While constitutions themselves vary significantly in terms of size and level of detail – Iceland has a famously short constitution and Brazil a longer and more detailed constitution than most countries – their challenge is to find a design that makes them an accepted supra-layer of rules for lawmaking. When lawmaking is made within expected political horizons, the constitution is the document that sets the limit of those horizons.
It is a widely accepted view that constitutions should formulate ideas and values that are common for the people and, as a consequence, its state. Views vary, however, when it comes to the next function of a constitution: how much further should a constitution regulate power distribution, accountability, and the decision-making process? In situations of internal conflict, not seldom over the formation of the state itself, such functions are critical to the very sustainability of the constitution, should it not be another issue of contestation in times to come.
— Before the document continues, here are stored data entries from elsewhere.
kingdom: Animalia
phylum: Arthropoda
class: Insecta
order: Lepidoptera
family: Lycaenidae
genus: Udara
In this issue of Journal of Autonomy and Security Studies we are given the opportunity to reflect on the role and function of constitutions, and thereby of fundamental state structures, in situations of tension, (mis)management, and challenging power aspirations. The articles themselves reveal a set of wider issues – wider than the article format allows for – which we may bring further into a more general reflection on state formation principles. In this way, this issue of JASS, for all its content and relevance for specific empirical situations, brings us further into matters that deserve treatment in their own right – such as how constitutions relate to a history of conflict and disaster, an experience so common among states today.